Your answer must be an exact copy of the records, with no pictures included.

=== DATA SUPPLIED ===

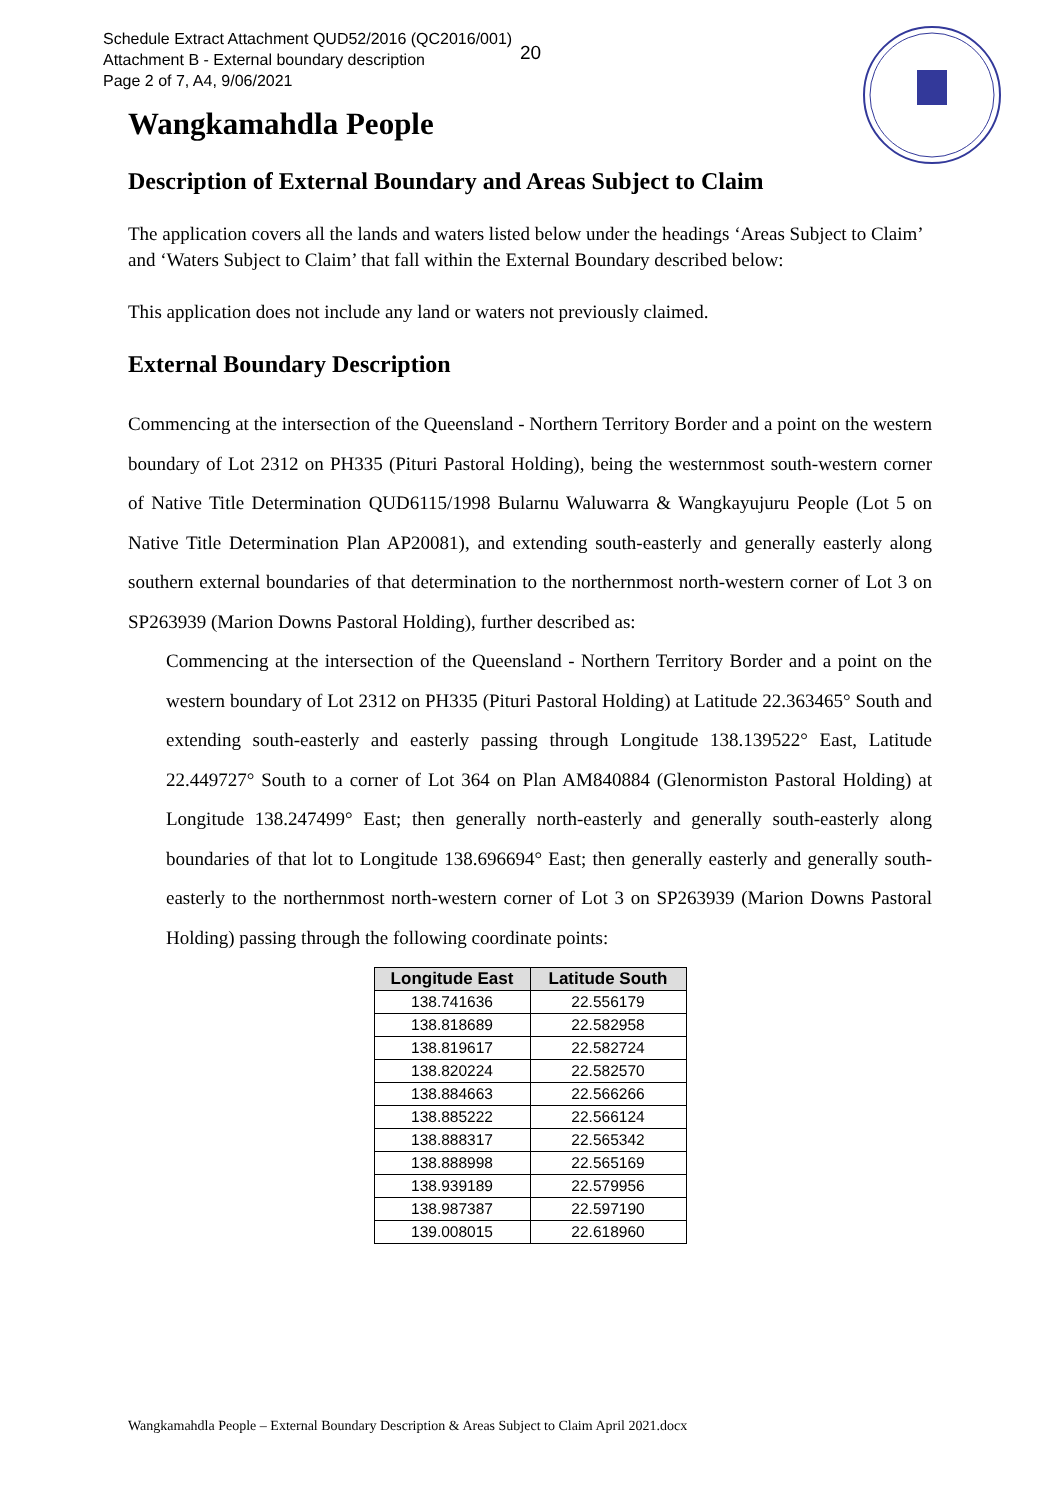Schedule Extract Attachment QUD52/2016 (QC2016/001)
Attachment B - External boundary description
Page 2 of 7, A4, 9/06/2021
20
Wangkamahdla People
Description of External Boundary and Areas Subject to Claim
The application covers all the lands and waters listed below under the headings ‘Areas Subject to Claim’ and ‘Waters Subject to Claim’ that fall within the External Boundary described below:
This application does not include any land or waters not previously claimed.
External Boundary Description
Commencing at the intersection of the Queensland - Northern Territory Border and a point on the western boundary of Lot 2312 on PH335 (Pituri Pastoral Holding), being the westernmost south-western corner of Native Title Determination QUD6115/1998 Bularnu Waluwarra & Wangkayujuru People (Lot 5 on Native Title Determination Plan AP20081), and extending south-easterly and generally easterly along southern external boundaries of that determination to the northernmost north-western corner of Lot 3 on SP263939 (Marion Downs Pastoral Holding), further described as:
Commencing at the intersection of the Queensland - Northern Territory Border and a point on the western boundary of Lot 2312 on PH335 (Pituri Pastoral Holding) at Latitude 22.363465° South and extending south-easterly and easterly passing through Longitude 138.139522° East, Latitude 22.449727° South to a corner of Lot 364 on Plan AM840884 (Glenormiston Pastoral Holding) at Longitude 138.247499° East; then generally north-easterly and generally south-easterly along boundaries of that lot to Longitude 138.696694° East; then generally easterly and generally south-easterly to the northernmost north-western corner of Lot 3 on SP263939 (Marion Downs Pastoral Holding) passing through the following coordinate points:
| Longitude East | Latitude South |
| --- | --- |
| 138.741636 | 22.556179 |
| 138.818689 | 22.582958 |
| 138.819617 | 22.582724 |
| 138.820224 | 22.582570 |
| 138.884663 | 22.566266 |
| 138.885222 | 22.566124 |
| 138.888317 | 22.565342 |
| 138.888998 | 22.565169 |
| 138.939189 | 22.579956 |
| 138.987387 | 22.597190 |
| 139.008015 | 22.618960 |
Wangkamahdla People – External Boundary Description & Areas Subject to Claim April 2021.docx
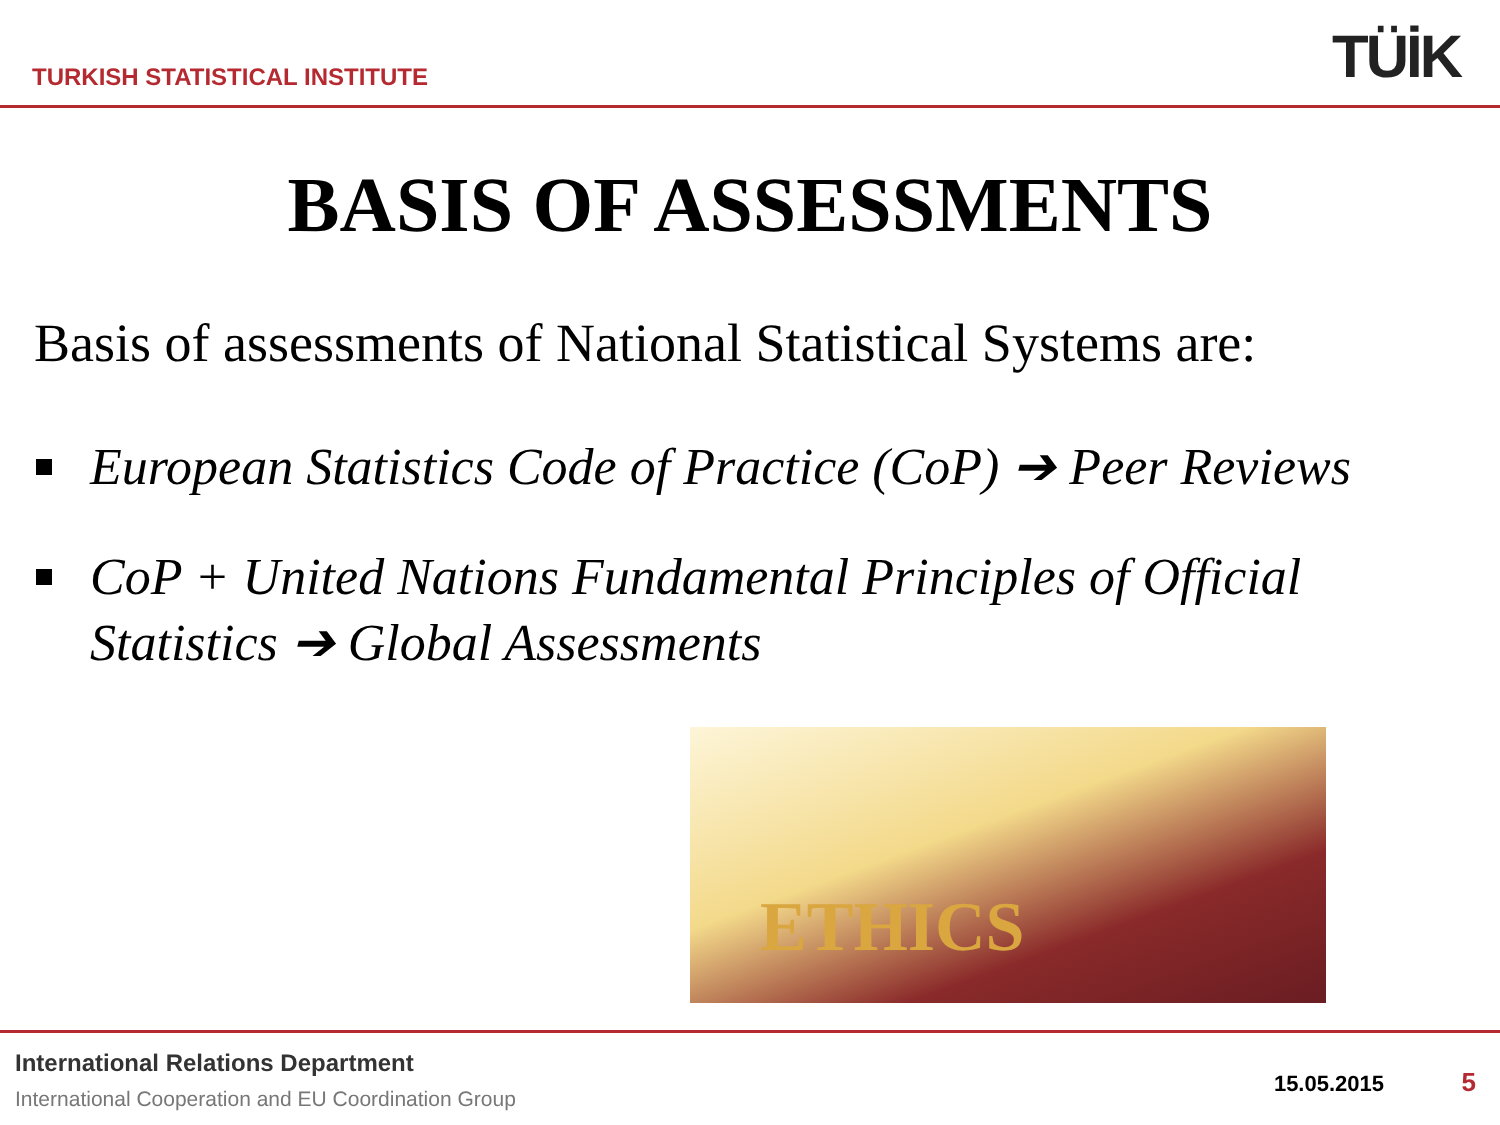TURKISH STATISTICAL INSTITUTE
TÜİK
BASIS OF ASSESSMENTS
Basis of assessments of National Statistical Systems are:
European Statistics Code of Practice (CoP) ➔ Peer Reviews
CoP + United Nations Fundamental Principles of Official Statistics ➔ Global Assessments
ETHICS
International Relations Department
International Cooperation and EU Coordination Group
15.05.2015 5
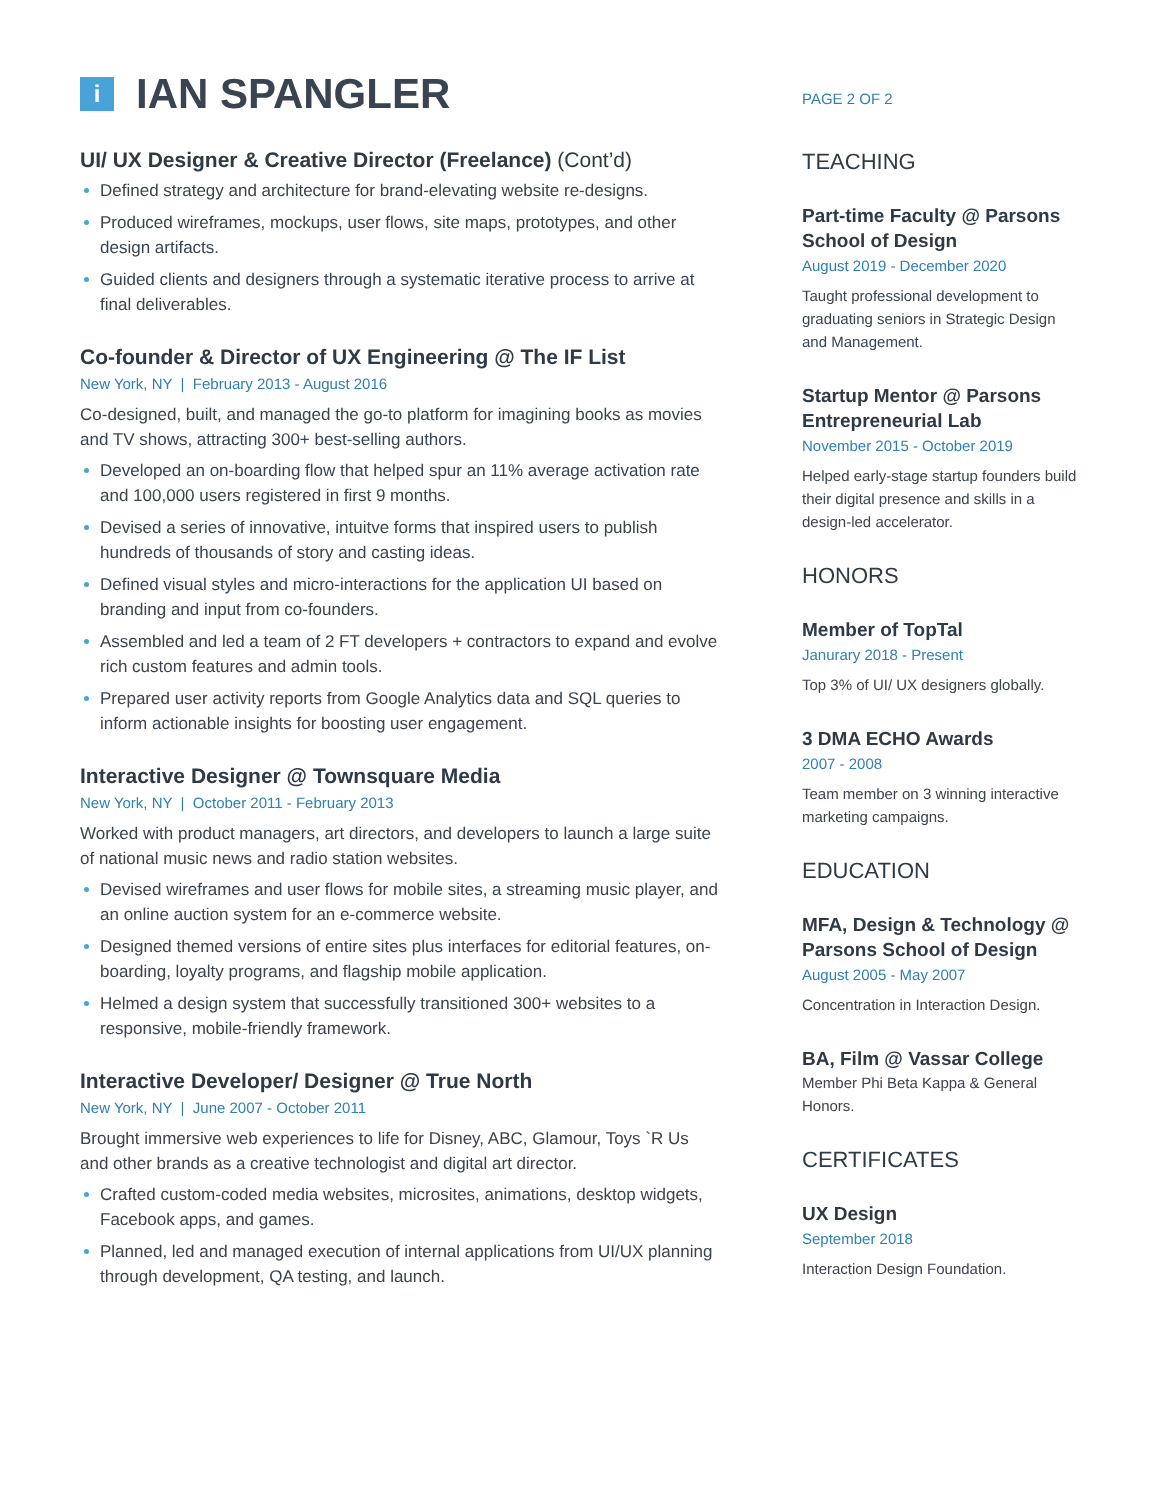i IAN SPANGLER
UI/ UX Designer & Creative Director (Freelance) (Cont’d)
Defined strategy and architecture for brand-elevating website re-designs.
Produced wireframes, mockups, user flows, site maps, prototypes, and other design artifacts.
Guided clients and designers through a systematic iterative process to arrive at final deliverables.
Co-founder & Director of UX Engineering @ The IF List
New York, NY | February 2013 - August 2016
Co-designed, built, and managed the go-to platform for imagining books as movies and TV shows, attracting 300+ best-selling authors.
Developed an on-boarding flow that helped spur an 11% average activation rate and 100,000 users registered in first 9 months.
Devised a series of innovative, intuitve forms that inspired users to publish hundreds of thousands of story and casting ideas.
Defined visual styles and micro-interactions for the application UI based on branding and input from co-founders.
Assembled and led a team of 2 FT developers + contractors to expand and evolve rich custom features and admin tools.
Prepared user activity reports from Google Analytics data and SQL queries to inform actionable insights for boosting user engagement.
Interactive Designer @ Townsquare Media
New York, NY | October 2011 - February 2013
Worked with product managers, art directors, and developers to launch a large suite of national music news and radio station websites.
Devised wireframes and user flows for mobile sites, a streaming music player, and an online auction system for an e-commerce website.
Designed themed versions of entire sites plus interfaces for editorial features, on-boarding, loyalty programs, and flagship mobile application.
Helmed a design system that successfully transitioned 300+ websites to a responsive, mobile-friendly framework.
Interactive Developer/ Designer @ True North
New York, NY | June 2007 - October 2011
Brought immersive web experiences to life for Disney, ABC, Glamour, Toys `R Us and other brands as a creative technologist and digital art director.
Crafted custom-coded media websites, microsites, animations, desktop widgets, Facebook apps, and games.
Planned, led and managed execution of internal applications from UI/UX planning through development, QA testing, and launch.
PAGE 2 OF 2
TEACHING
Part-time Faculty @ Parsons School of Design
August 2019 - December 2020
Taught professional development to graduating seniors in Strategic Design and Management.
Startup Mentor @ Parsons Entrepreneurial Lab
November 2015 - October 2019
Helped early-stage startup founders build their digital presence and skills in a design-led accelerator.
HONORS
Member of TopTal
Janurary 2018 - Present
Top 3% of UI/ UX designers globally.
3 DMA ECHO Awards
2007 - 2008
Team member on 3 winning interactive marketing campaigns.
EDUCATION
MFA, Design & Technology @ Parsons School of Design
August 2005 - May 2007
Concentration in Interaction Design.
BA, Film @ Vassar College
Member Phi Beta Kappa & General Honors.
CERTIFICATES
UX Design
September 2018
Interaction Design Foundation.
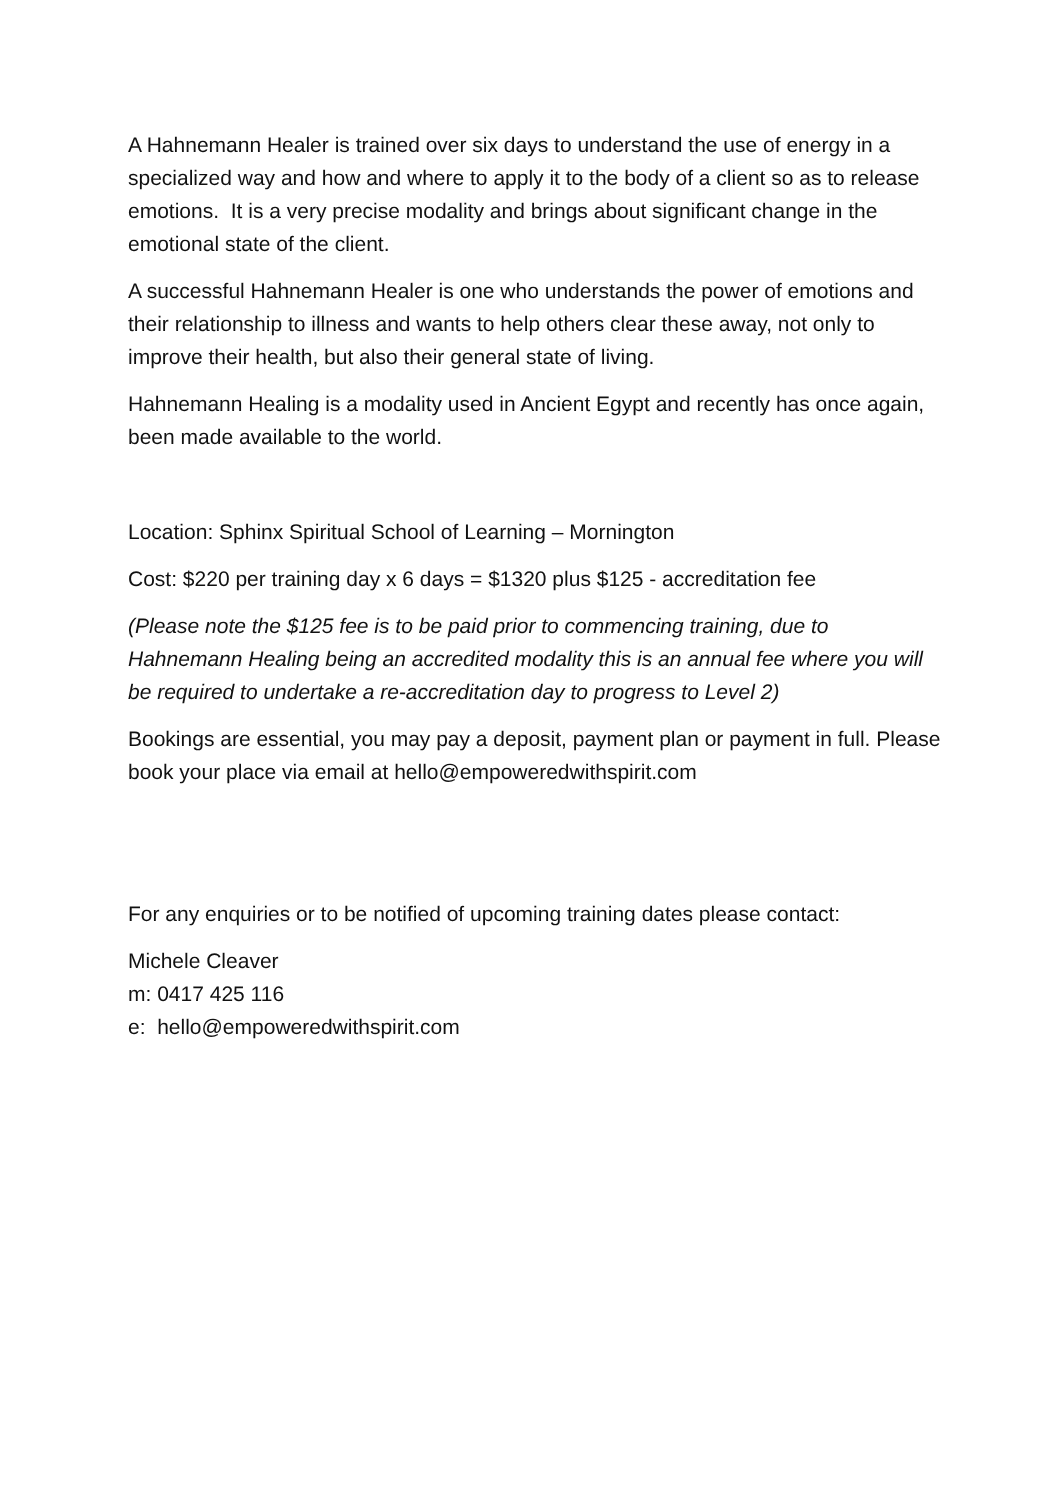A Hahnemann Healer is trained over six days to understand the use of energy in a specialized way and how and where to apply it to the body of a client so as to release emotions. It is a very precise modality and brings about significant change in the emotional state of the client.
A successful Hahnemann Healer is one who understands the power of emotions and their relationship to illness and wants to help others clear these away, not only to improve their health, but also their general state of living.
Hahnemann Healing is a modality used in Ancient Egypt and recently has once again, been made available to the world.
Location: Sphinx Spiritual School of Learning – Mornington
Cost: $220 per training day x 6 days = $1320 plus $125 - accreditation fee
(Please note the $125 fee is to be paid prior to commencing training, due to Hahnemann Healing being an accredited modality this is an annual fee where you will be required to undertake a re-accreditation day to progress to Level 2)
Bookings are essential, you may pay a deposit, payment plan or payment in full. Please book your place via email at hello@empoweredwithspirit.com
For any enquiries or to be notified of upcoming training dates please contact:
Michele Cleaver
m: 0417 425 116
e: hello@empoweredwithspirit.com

===

- OUTPUT FOR THIS TASK:
Schedule Extract Attachment QUD52/2016 (QC2016/001)
Attachment B - External boundary description
Page 2 of 7, A4, 9/06/2021
20
Wangkamahdla People
Description of External Boundary and Areas Subject to Claim
The application covers all the lands and waters listed below under the headings ‘Areas Subject to Claim’ and ‘Waters Subject to Claim’ that fall within the External Boundary described below:
This application does not include any land or waters not previously claimed.
External Boundary Description
Commencing at the intersection of the Queensland - Northern Territory Border and a point on the western boundary of Lot 2312 on PH335 (Pituri Pastoral Holding), being the westernmost south-western corner of Native Title Determination QUD6115/1998 Bularnu Waluwarra & Wangkayujuru People (Lot 5 on Native Title Determination Plan AP20081), and extending south-easterly and generally easterly along southern external boundaries of that determination to the northernmost north-western corner of Lot 3 on SP263939 (Marion Downs Pastoral Holding), further described as:
Commencing at the intersection of the Queensland - Northern Territory Border and a point on the western boundary of Lot 2312 on PH335 (Pituri Pastoral Holding) at Latitude 22.363465° South and extending south-easterly and easterly passing through Longitude 138.139522° East, Latitude 22.449727° South to a corner of Lot 364 on Plan AM840884 (Glenormiston Pastoral Holding) at Longitude 138.247499° East; then generally north-easterly and generally south-easterly along boundaries of that lot to Longitude 138.696694° East; then generally easterly and generally south-easterly to the northernmost north-western corner of Lot 3 on SP263939 (Marion Downs Pastoral Holding) passing through the following coordinate points:
| Longitude East | Latitude South |
| --- | --- |
| 138.741636 | 22.556179 |
| 138.818689 | 22.582958 |
| 138.819617 | 22.582724 |
| 138.820224 | 22.582570 |
| 138.884663 | 22.566266 |
| 138.885222 | 22.566124 |
| 138.888317 | 22.565342 |
| 138.888998 | 22.565169 |
| 138.939189 | 22.579956 |
| 138.987387 | 22.597190 |
| 139.008015 | 22.618960 |
Wangkamahdla People – External Boundary Description & Areas Subject to Claim April 2021.docx
TURKISH STATISTICAL INSTITUTE
TÜİK
BASIS OF ASSESSMENTS
Basis of assessments of National Statistical Systems are:
European Statistics Code of Practice (CoP) ➔ Peer Reviews
CoP + United Nations Fundamental Principles of Official Statistics ➔ Global Assessments
ETHICS
International Relations Department
International Cooperation and EU Coordination Group
15.05.2015 5
i IAN SPANGLER
UI/ UX Designer & Creative Director (Freelance) (Cont’d)
Defined strategy and architecture for brand-elevating website re-designs.
Produced wireframes, mockups, user flows, site maps, prototypes, and other design artifacts.
Guided clients and designers through a systematic iterative process to arrive at final deliverables.
Co-founder & Director of UX Engineering @ The IF List
New York, NY | February 2013 - August 2016
Co-designed, built, and managed the go-to platform for imagining books as movies and TV shows, attracting 300+ best-selling authors.
Developed an on-boarding flow that helped spur an 11% average activation rate and 100,000 users registered in first 9 months.
Devised a series of innovative, intuitve forms that inspired users to publish hundreds of thousands of story and casting ideas.
Defined visual styles and micro-interactions for the application UI based on branding and input from co-founders.
Assembled and led a team of 2 FT developers + contractors to expand and evolve rich custom features and admin tools.
Prepared user activity reports from Google Analytics data and SQL queries to inform actionable insights for boosting user engagement.
Interactive Designer @ Townsquare Media
New York, NY | October 2011 - February 2013
Worked with product managers, art directors, and developers to launch a large suite of national music news and radio station websites.
Devised wireframes and user flows for mobile sites, a streaming music player, and an online auction system for an e-commerce website.
Designed themed versions of entire sites plus interfaces for editorial features, on-boarding, loyalty programs, and flagship mobile application.
Helmed a design system that successfully transitioned 300+ websites to a responsive, mobile-friendly framework.
Interactive Developer/ Designer @ True North
New York, NY | June 2007 - October 2011
Brought immersive web experiences to life for Disney, ABC, Glamour, Toys `R Us and other brands as a creative technologist and digital art director.
Crafted custom-coded media websites, microsites, animations, desktop widgets, Facebook apps, and games.
Planned, led and managed execution of internal applications from UI/UX planning through development, QA testing, and launch.
PAGE 2 OF 2
TEACHING
Part-time Faculty @ Parsons School of Design
August 2019 - December 2020
Taught professional development to graduating seniors in Strategic Design and Management.
Startup Mentor @ Parsons Entrepreneurial Lab
November 2015 - October 2019
Helped early-stage startup founders build their digital presence and skills in a design-led accelerator.
HONORS
Member of TopTal
Janurary 2018 - Present
Top 3% of UI/ UX designers globally.
3 DMA ECHO Awards
2007 - 2008
Team member on 3 winning interactive marketing campaigns.
EDUCATION
MFA, Design & Technology @ Parsons School of Design
August 2005 - May 2007
Concentration in Interaction Design.
BA, Film @ Vassar College
Member Phi Beta Kappa & General Honors.
CERTIFICATES
UX Design
September 2018
Interaction Design Foundation.
A Hahnemann Healer is trained over six days to understand the use of energy in a specialized way and how and where to apply it to the body of a client so as to release emotions. It is a very precise modality and brings about significant change in the emotional state of the client.
A successful Hahnemann Healer is one who understands the power of emotions and their relationship to illness and wants to help others clear these away, not only to improve their health, but also their general state of living.
Hahnemann Healing is a modality used in Ancient Egypt and recently has once again, been made available to the world.
Location: Sphinx Spiritual School of Learning – Mornington
Cost: $220 per training day x 6 days = $1320 plus $125 - accreditation fee
(Please note the $125 fee is to be paid prior to commencing training, due to Hahnemann Healing being an accredited modality this is an annual fee where you will be required to undertake a re-accreditation day to progress to Level 2)
Bookings are essential, you may pay a deposit, payment plan or payment in full. Please book your place via email at hello@empoweredwithspirit.com
For any enquiries or to be notified of upcoming training dates please contact:
Michele Cleaver
m: 0417 425 116
e: hello@empoweredwithspirit.com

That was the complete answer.